— What you have to do —
Which of the lines below mention the word "Exams"? Pull each one out.

— Task material —
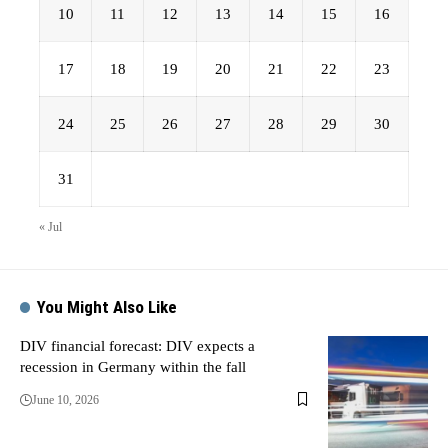
10
11
12
13
14
15
16
17
18
19
20
21
22
23
24
25
26
27
28
29
30
31
« Jul
You Might Also Like
DIV financial forecast: DIV expects a
recession in Germany within the fall
June 10, 2026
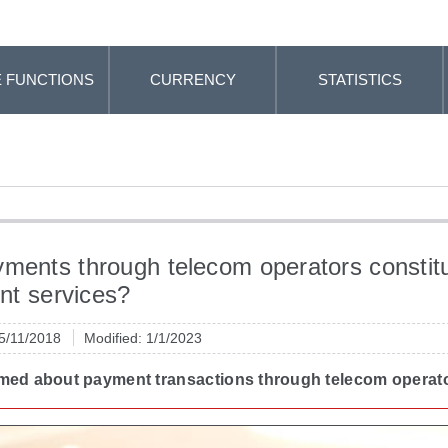
 FUNCTIONS
CURRENCY
STATISTICS
ments through telecom operators constit
t services?
 5/11/2018
Modified: 1/1/2023
rmed about payment transactions through telecom operat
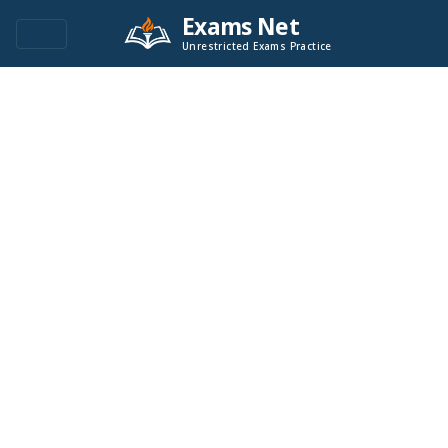
Exams Net
Unrestricted Exams Practice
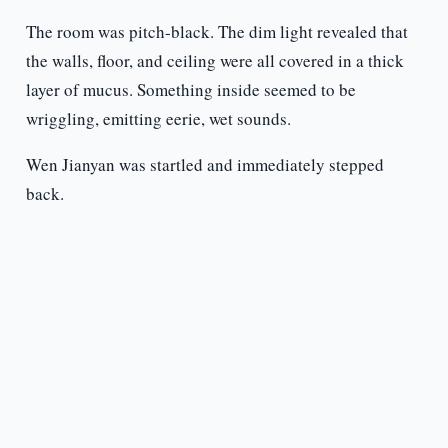
The room was pitch-black. The dim light revealed that
the walls, floor, and ceiling were all covered in a thick
layer of mucus. Something inside seemed to be
wriggling, emitting eerie, wet sounds.
Wen Jianyan was startled and immediately stepped
back.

— Written reply —
Exams Net
Unrestricted Exams Practice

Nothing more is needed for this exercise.